Māori Workplace Injury Numbers Cut in Half. Where Did 40,000 Cases Go?
Between 2021 and 2022, serious injuries to Māori workers dropped from 74,934 to 34,086. a fall so steep it demands explanation. The numbers stayed low through 2024, but what changed?
Key Figures
A Māori scaffolder in Auckland, taking a fall that would have sent him to hospital in 2021. By 2022, that same fall might not have been recorded at all.
Something dramatic happened to workplace injury statistics for Māori between 2021 and 2022. The numbers tell a story of either remarkable progress or a fundamental shift in how injuries were counted.
In 2021, 74,934 serious injuries involving Māori workers were recorded by ACC. Twelve months later, that figure was 34,086. That's a drop of 40,848 cases in a single year.
The decline wasn't temporary. The numbers stayed low: 33,675 in 2023, 32,916 in 2024. Over three years, the count has barely moved from that new baseline.
To understand how unusual this is, look at the trajectory. From 2020 to 2021, the figure climbed from 72,756 to 74,934. Standard year-on-year variation. Then came 2022, and the floor dropped out.
Three explanations exist. First: workplaces became radically safer for Māori workers almost overnight. Second: fewer Māori workers were in dangerous jobs after 2021. Third: something changed in how ACC categorised or recorded these injuries. (Source: Stats NZ / ACC, fatal-serious-injuries)
The timing matters. COVID-19 lockdowns disrupted work patterns in 2020 and 2021. Construction sites closed. Hospitality shut down. Meat processing plants ran skeleton crews. When work resumed in 2022, perhaps the mix of jobs had shifted. Perhaps safety protocols tightened. Perhaps younger, less experienced workers had left those industries entirely.
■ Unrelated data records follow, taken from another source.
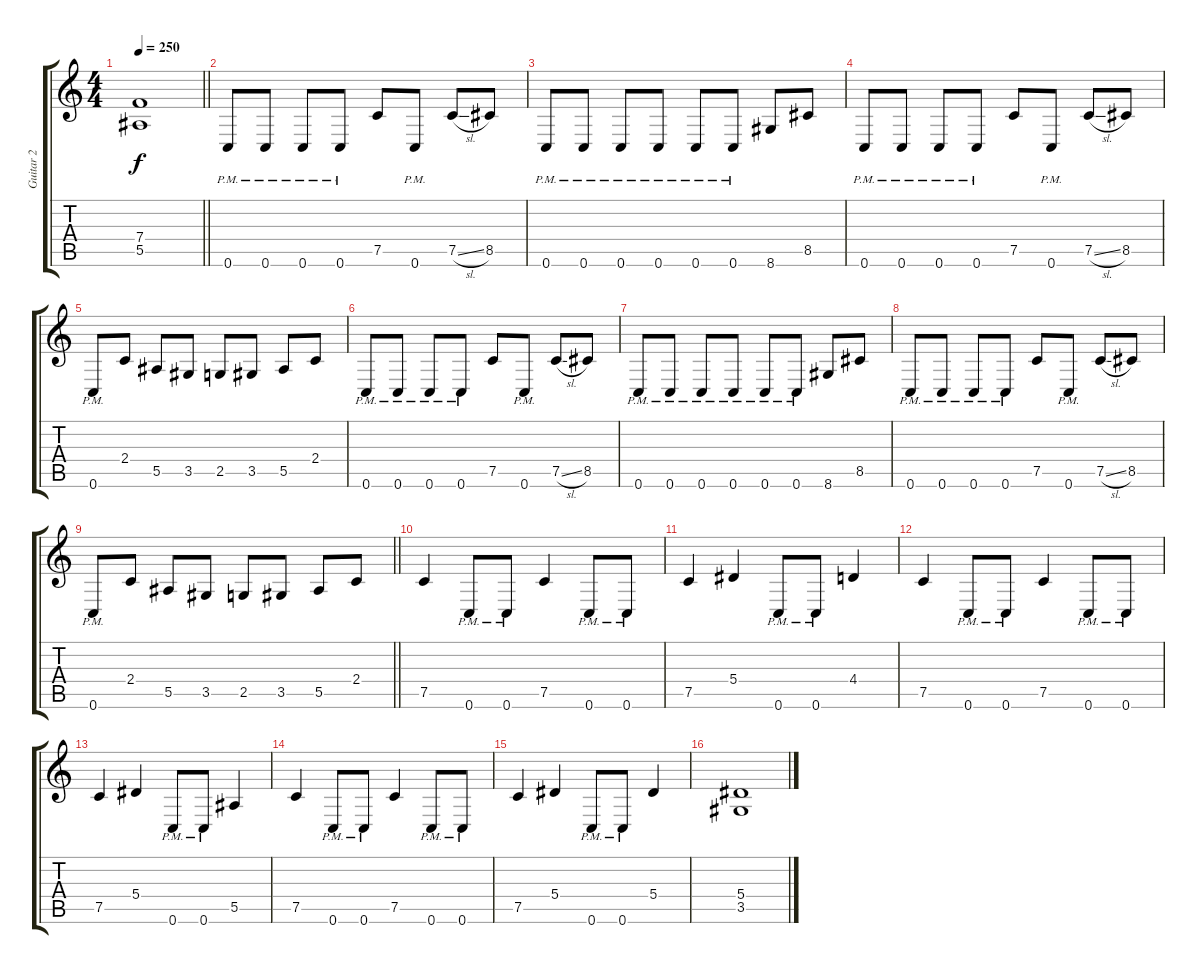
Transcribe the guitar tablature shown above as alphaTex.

\track ("Guitar 2" "Guitar 2") {instrument distortionguitar}
\staff {score tabs}
\tuning (C4 G3 Eb3 Bb2 F2 C2) {hide}
\ts (4 4)
\tempo 250
\clef g2
\barLineRight lightlight
\ks c
(7.4 5.5).1{dy f} |
0.6{pm}.8 0.6{pm}.8 0.6{pm}.8 0.6{pm}.8 7.5.8 0.6{pm}.8 7.5{sl}.8 8.5.8 |
0.6{pm}.8 0.6{pm}.8 0.6{pm}.8 0.6{pm}.8 0.6{pm}.8 0.6{pm}.8 8.6.8 8.5.8 |
0.6{pm}.8 0.6{pm}.8 0.6{pm}.8 0.6{pm}.8 7.5.8 0.6{pm}.8 7.5{sl}.8 8.5.8 |
0.6{pm}.8 2.4.8 5.5.8 3.5.8 2.5.8 3.5.8 5.5.8 2.4.8 |
0.6{pm}.8 0.6{pm}.8 0.6{pm}.8 0.6{pm}.8 7.5.8 0.6{pm}.8 7.5{sl}.8 8.5.8 |
0.6{pm}.8 0.6{pm}.8 0.6{pm}.8 0.6{pm}.8 0.6{pm}.8 0.6{pm}.8 8.6.8 8.5.8 |
0.6{pm}.8 0.6{pm}.8 0.6{pm}.8 0.6{pm}.8 7.5.8 0.6{pm}.8 7.5{sl}.8 8.5.8 |
\barLineRight lightlight
0.6{pm}.8 2.4.8 5.5.8 3.5.8 2.5.8 3.5.8 5.5.8 2.4.8 |
7.5.4 0.6{pm}.8 0.6{pm}.8 7.5.4 0.6{pm}.8 0.6{pm}.8 |
7.5.4 5.4.4 0.6{pm}.8 0.6{pm}.8 4.4.4 |
7.5.4 0.6{pm}.8 0.6{pm}.8 7.5.4 0.6{pm}.8 0.6{pm}.8 |
7.5.4 5.4.4 0.6{pm}.8 0.6{pm}.8 5.5.4 |
7.5.4 0.6{pm}.8 0.6{pm}.8 7.5.4 0.6{pm}.8 0.6{pm}.8 |
7.5.4 5.4.4 0.6{pm}.8 0.6{pm}.8 5.4.4 |
(5.4 3.5).1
But a 54% drop in serious injuries to any demographic group, in one year, is not a normal safety improvement. That's not the result of better hi-vis vests or extra training courses. That's either a structural change in the workforce or a definitional change in what gets counted.
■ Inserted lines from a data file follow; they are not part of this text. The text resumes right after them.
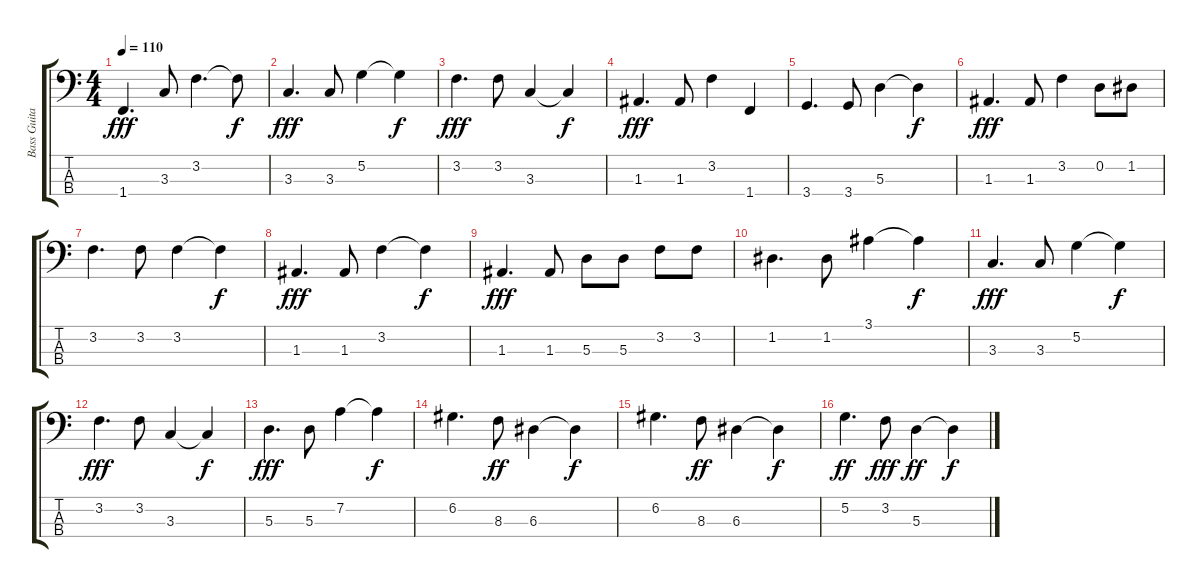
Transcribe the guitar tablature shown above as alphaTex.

\track ("Bass Guitar" "Bass Guita") {instrument electricbassfinger}
\staff {score tabs}
\tuning (G2 D2 A1 E1) {hide}
\ts (4 4)
\tempo 110
\clef f4
\ks c
1.4.4{d dy fff} 3.3.8 3.2.4{d} 3.2{t}.8{dy f} |
3.3.4{d dy fff} 3.3.8 5.2.4 5.2{t}.4{dy f} |
3.2.4{d dy fff} 3.2.8 3.3.4 3.3{t}.4{dy f} |
1.3.4{d dy fff} 1.3.8 3.2.4 1.4.4 |
3.4.4{d} 3.4.8 5.3.4 5.3{t}.4{dy f} |
1.3.4{d dy fff} 1.3.8 3.2.4 0.2.8 1.2.8 |
3.2.4{d} 3.2.8 3.2.4 3.2{t}.4{dy f} |
1.3.4{d dy fff} 1.3.8 3.2.4 3.2{t}.4{dy f} |
1.3.4{d dy fff} 1.3.8 5.3.8 5.3.8 3.2.8 3.2.8 |
1.2.4{d} 1.2.8 3.1.4 3.1{t}.4{dy f} |
3.3.4{d dy fff} 3.3.8 5.2.4 5.2{t}.4{dy f} |
3.2.4{d dy fff} 3.2.8 3.3.4 3.3{t}.4{dy f} |
5.3.4{d dy fff} 5.3.8 7.2.4 7.2{t}.4{dy f} |
6.2.4{d} 8.3.8{dy ff} 6.3.4 6.3{t}.4{dy f} |
6.2.4{d} 8.3.8{dy ff} 6.3.4 6.3{t}.4{dy f} |
5.2.4{d dy ff} 3.2.8{dy fff} 5.3.4{dy ff} 5.3{t}.4{dy f}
The 32,916 figure for 2024 means that every day, roughly 90 Māori workers are getting seriously injured. That's still 90 people dealing with broken bones, burns, crushed limbs, or worse. But it's 115 fewer than in 2021.
If this drop represents genuine progress, it's a story worth celebrating and understanding. If it represents a change in counting, then 40,000 injuries didn't disappear. They just stopped being visible in the data.
Either way, the question stands: where did those 40,000 cases go?
This story was generated by AI from publicly available government data. Verify figures from the original source before citing.